Task to carry out:
Go through all the records and swap "common name" for "vernacular name" wherever it appears. Keep every other line unchanged.

Dataset records:

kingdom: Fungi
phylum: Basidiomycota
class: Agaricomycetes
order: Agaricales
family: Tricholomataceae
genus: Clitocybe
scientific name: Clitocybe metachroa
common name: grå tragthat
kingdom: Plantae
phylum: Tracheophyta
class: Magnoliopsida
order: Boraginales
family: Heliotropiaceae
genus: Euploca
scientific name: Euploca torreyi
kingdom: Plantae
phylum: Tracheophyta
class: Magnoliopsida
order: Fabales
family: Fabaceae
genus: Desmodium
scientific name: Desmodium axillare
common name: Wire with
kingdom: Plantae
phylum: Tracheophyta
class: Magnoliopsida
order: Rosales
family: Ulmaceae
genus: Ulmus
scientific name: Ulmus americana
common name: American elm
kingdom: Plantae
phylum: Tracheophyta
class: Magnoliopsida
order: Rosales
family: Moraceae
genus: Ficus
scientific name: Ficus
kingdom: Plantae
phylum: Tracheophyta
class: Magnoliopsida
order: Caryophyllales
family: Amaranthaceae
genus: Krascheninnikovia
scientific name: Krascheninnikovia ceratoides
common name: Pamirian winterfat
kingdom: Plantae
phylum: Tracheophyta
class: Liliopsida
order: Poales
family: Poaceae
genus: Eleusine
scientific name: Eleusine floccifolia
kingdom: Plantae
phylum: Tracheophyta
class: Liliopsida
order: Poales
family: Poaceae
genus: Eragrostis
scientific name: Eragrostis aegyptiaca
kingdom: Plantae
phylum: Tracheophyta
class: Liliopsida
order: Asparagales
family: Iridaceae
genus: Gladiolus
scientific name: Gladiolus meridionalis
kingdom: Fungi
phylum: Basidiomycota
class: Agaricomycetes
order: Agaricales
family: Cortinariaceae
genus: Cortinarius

Solution for this problem:
kingdom: Fungi
phylum: Basidiomycota
class: Agaricomycetes
order: Agaricales
family: Tricholomataceae
genus: Clitocybe
scientific name: Clitocybe metachroa
vernacular name: grå tragthat
kingdom: Plantae
phylum: Tracheophyta
class: Magnoliopsida
order: Boraginales
family: Heliotropiaceae
genus: Euploca
scientific name: Euploca torreyi
kingdom: Plantae
phylum: Tracheophyta
class: Magnoliopsida
order: Fabales
family: Fabaceae
genus: Desmodium
scientific name: Desmodium axillare
vernacular name: Wire with
kingdom: Plantae
phylum: Tracheophyta
class: Magnoliopsida
order: Rosales
family: Ulmaceae
genus: Ulmus
scientific name: Ulmus americana
vernacular name: American elm
kingdom: Plantae
phylum: Tracheophyta
class: Magnoliopsida
order: Rosales
family: Moraceae
genus: Ficus
scientific name: Ficus
kingdom: Plantae
phylum: Tracheophyta
class: Magnoliopsida
order: Caryophyllales
family: Amaranthaceae
genus: Krascheninnikovia
scientific name: Krascheninnikovia ceratoides
vernacular name: Pamirian winterfat
kingdom: Plantae
phylum: Tracheophyta
class: Liliopsida
order: Poales
family: Poaceae
genus: Eleusine
scientific name: Eleusine floccifolia
kingdom: Plantae
phylum: Tracheophyta
class: Liliopsida
order: Poales
family: Poaceae
genus: Eragrostis
scientific name: Eragrostis aegyptiaca
kingdom: Plantae
phylum: Tracheophyta
class: Liliopsida
order: Asparagales
family: Iridaceae
genus: Gladiolus
scientific name: Gladiolus meridionalis
kingdom: Fungi
phylum: Basidiomycota
class: Agaricomycetes
order: Agaricales
family: Cortinariaceae
genus: Cortinarius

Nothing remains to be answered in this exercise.